Unfortunately, not all Ultra HDTVs fully support both the P3 color gamut and 10-bit color, which is why you’ll need to do careful research when shopping for a new set. Here’s one thing to keep in mind: Displays that support 10-bit color are also compatible with another new TV development, High dynamic range.

More, Better Brightness
HDR refers to images with a brightness range beyond what’s usually contained in HDTV or UHDTV content. Blacks are deeper and have greater detail; peak whites are brighter and show more detail in highlights. Here’s how the process unfolds. HDR images are captured by new digital cinema cameras capable of a minimum 15 steps of dynamic range (film also is capable of a wider dynamic range than is usually exploited). During post-production, the extended brightness information is converted to metadata that’s embedded alongside the Ultra HD video stream. At home, a set with a 10-bit display capable of reading the HDR metadata dynamically adjusts its picture to convey the extended brightness information.

This chart and image, courtesy of Dolby, show the relative light levels of common real-world objects in candellas and nits, respectively. Most non-HDR displays today max out around 300 nits, woefully inadequate for truly realistic highlights.

Among the UHDTVs introduced in 2015 that are HDR compatible (meaning that they’ll recognize an HDR-encoded signal and make use of it) are Samsung’s JS9500 series LCDs and some of its other SUHD models, Sony’s X940C and X930C LCD sets (plus the X910C, X900C, and X850C via a forthcoming firmware upgrade that may be in place by the time you read this), LG’s EG9600 and EF9500 series OLED models, Panasonic’s TC-65CX850U LCD TV, and Vizio’s 65-inch and 120- inch ($130,000—ouch!) Reference series TVs. (Watch for our First Look at the Vizio RS120-B3.)

dnoonie's picture

Great rundown, thanks!


WildGuy's picture

i agree. informative information there. a very good read. thanks too.

Bernster's picture

What 65" and up sets are best for uconverting Directv 1080i and 720P? This will be the vast mnajority of my viewing. I saw the 65" LG EF9600 OLED on OTA and it looked OK to just fair depending on the station and content I also saw a 78" Samsung js9500 and it was fair to poor on store sat feed. The Sonys I saw also had issues. Thoughts appreciated.

Deus02's picture

Generally speaking, it seems pretty well all the 4K sets will do a good upconversion. I recently bought a 65" LG 4k set and although an unscientific approach, from my own viewing experience, lower resolution material including the ones you described look considerably better on the 4K set than two other smaller LCDs I have set-up elsewhere in the house.

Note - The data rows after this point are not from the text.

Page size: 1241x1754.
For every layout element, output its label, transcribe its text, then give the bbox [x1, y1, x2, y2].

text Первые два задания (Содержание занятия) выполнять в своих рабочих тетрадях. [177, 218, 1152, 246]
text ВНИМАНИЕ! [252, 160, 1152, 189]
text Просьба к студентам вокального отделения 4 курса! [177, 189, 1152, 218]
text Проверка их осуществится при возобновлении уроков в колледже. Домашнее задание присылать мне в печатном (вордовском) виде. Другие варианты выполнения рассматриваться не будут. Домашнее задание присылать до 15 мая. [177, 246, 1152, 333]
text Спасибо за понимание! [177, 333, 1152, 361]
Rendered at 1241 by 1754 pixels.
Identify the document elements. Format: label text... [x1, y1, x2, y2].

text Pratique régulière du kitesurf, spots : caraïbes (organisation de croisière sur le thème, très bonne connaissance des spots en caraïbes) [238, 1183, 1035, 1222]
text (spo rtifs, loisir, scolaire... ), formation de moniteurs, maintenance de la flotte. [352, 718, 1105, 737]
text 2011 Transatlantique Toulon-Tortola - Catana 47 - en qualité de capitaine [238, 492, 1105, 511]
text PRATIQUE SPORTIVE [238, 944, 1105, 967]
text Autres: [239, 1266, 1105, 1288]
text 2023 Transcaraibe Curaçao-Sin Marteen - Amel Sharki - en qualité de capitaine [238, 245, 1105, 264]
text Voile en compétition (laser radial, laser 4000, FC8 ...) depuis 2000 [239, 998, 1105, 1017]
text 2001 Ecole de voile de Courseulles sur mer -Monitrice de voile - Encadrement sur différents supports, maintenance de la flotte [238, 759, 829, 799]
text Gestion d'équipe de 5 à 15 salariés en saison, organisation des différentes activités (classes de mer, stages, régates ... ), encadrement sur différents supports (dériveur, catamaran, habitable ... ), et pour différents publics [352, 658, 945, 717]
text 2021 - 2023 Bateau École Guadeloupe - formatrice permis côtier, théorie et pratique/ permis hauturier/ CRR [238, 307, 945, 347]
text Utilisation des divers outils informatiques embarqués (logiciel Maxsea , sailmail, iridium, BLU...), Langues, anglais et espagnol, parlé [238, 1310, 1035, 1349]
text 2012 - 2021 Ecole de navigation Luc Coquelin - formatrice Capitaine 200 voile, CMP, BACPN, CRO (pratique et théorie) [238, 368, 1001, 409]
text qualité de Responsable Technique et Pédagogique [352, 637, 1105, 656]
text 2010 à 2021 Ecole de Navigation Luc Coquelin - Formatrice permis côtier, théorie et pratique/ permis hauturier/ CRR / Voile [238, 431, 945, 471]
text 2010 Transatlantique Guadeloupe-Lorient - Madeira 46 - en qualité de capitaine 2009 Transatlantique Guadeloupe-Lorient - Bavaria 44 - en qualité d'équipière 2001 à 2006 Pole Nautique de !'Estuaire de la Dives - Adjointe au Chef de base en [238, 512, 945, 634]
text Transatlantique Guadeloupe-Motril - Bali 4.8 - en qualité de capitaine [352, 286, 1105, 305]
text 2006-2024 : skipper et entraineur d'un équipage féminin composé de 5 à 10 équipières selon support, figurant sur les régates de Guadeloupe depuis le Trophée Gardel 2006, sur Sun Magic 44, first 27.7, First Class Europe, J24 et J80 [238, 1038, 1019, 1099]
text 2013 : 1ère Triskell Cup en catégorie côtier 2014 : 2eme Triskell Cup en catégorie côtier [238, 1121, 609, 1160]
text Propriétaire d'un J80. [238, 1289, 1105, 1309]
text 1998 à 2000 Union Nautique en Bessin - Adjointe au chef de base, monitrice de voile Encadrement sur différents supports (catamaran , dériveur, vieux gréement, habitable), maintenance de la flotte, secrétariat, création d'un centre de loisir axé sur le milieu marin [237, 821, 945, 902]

Through my own experience, however, there is somewhat of a caveat to these findings. I would suggest that no matter the model or technology that the owner have a proper calibration done on the set. I found that when I first set up the new monitor and started watching, as impressive as everything looked initially, after awhile I started to suffer some eye strain. Luckily enough, since I have my own software, meter and a Lumagen VP, I am able to do my own calibrations and as it turned out, the pre-calibration readout showed a gamma reading way out of wack, i.e. it was shaped almost like a "U" from low to high. Gamma readings were within reasonable parameters at the low and high end(2.2-2.4) yet, between 30-80 IRE that were at 1.4-1.6(way too much contrast). On the surface it would seem these levels are intentionally jacked up to increase contrast and make the colors jump out more in the usual video range.

Issues like this with some of these newer sets are not totally uncommon which was confirmed by a tech friend of mine who does calibrations for a couple of the retailers in the area. Perhaps the moderator can comment on these findings. Once I set up the black and white levels properly and smoothed out the gamma across the entire spectrum, the picture was considerably better. It seems in some cases, despite the newer technologies, right out of the factory, the same issues on accuracy can apply that existed on other types of monitors that were built years ago.